In this case a btrfs RAID 1 (using RAID 1 for ease of explanations) array capacity of 12 drives can survive one failure and has a capacity of one half (if all are the same size)

A traditional HW RAID 1 of 12 drives could survive 11 failures but has a capacity of one drive. A HW RAID 10 of 12 drives should equal the same space but lose less drives (depends on implement though). (both are exceedingly strange choices for an array)

12 disks is either time to split the array or switch to RAID5/6

Bayonet · April 18, 2016, 6:41am

So there is really no practical advantage of RAID1 over RAID5, both only have a single point of failure. Sounds like RAID6 is the only way to go for reasonable redundancy.
How about performance, would RAID10 still have greater IOPS and sequential speeds than RAID5/6?
I did some looking around the web to find more information, but have come up short. I also seem not to be the only one unsure of BTRFS’s differences: https://www.reddit.com/r/linuxquestions/comments/3de7z4/can_i_put_my_trust_into_btrfs_yet/ct4mcee

Spectre694 · April 18, 2016, 2:21pm

Haha ya btrfs does a few things differently from traditional implements in order to give it the flexibility to change RAID levels and use different sized disks plus others.

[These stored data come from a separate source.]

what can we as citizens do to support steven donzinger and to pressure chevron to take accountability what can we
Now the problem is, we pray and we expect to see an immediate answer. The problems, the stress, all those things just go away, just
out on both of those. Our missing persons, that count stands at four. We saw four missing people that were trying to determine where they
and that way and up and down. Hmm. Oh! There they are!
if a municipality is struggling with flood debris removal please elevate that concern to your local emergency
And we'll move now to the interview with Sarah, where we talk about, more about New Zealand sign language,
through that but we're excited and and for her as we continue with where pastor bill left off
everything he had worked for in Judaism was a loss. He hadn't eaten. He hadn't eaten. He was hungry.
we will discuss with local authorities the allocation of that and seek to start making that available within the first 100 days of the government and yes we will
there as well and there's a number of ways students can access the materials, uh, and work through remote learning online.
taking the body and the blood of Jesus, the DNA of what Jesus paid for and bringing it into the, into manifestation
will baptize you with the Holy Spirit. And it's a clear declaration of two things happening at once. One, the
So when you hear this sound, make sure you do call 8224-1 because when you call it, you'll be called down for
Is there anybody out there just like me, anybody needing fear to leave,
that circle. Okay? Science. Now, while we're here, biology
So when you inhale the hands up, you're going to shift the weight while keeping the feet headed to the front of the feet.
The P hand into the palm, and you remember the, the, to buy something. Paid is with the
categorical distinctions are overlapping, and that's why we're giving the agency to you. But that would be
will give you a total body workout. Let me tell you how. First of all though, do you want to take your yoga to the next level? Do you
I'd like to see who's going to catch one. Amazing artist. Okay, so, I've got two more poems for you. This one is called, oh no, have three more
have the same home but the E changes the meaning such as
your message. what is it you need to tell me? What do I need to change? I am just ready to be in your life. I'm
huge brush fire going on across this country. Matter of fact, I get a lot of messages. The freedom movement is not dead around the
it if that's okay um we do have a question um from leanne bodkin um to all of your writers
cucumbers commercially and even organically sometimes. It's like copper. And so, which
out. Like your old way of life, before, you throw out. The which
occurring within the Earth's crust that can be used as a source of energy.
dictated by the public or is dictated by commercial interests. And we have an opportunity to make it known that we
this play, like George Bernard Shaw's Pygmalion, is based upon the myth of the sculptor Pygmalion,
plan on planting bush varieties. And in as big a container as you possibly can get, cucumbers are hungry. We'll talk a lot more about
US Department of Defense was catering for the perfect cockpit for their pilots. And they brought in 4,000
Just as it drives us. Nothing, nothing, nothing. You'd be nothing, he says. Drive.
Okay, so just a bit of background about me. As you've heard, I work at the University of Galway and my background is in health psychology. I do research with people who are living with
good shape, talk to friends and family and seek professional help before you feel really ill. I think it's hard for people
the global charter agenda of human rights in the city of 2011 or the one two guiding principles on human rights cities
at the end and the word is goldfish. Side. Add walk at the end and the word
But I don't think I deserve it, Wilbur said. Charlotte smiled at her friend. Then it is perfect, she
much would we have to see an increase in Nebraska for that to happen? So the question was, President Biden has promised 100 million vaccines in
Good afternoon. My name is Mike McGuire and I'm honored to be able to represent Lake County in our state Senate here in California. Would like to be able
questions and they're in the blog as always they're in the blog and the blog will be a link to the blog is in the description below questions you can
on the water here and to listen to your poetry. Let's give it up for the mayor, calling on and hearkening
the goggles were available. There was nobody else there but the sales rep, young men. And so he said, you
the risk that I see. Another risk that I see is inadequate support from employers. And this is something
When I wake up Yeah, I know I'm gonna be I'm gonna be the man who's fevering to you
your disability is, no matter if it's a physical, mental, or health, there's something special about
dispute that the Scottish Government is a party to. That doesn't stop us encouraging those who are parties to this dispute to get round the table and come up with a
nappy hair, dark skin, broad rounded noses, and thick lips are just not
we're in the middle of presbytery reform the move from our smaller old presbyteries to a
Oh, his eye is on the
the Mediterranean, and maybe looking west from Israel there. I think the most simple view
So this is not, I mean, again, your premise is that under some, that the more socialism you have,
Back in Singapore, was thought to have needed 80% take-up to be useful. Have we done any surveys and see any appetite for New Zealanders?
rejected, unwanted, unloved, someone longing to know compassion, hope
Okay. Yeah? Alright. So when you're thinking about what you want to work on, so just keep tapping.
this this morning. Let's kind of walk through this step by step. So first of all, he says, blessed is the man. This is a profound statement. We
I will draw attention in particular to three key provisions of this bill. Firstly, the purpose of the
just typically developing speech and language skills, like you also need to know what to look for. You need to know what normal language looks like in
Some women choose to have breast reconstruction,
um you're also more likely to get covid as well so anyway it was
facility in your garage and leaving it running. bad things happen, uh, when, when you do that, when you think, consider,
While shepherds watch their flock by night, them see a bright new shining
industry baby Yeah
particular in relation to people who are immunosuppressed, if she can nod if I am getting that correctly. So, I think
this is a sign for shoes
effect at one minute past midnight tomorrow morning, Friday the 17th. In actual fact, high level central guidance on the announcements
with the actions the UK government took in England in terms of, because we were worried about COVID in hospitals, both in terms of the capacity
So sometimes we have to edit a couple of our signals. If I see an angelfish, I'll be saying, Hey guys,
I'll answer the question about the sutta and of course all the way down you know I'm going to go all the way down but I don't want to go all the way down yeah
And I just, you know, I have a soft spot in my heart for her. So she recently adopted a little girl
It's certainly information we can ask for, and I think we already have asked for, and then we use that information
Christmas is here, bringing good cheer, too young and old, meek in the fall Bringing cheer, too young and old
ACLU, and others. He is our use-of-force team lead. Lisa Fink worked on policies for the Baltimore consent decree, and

For RAID1 use when number of disks is low or when they have vastly different capacities (helps maximize space)
For RAID 10 use with > than 4 disks and when IOPS and write/read speed are key .
RAID5/6 use with > 4/5 disks [can be used with less if you really want] and when capacity and read speeds (should have faster sequential reads than 10 if given enough disks) are key.
[except for RAID 1 all should have no issue saturating a gigabit port though]

I don’t have a handy link detailing all of the differences between them maybe someone else here does.

Bayonet · April 18, 2016, 2:47pm

I probably should have mentioned that I am running 10Gb, so my aim was to get speeds as close to that as possible. But while important data is backed up on something else, I would like a bit more redundancy than BTRFS can give with RAID10, so it sounds like RAID6 will be the best option in my situation.
Thanks very much Spectre for your help on this.

I wonder if a moderator could please move this thread to the BTRFS category.

OpenSourceUser · April 18, 2016, 6:31pm

It might also be possible to convert RAID6 (2 drives parity) to something with 3 oder more parities later on. There is a patch, but it seems like this feature will not be integrated in the official branch. =/
I wouldn’t be concerned about drives from the same manifacturer failing after a specific time. There are reports of big data centers saying that drive failures happen rather randomly even if there has been a firmware issue like the one causing the LCC to go up as hell in no time.

phillxnet · April 18, 2016, 9:53pm

Tagged as BTRFS as requested.

@Bayonet Welcome to the Rockstor community.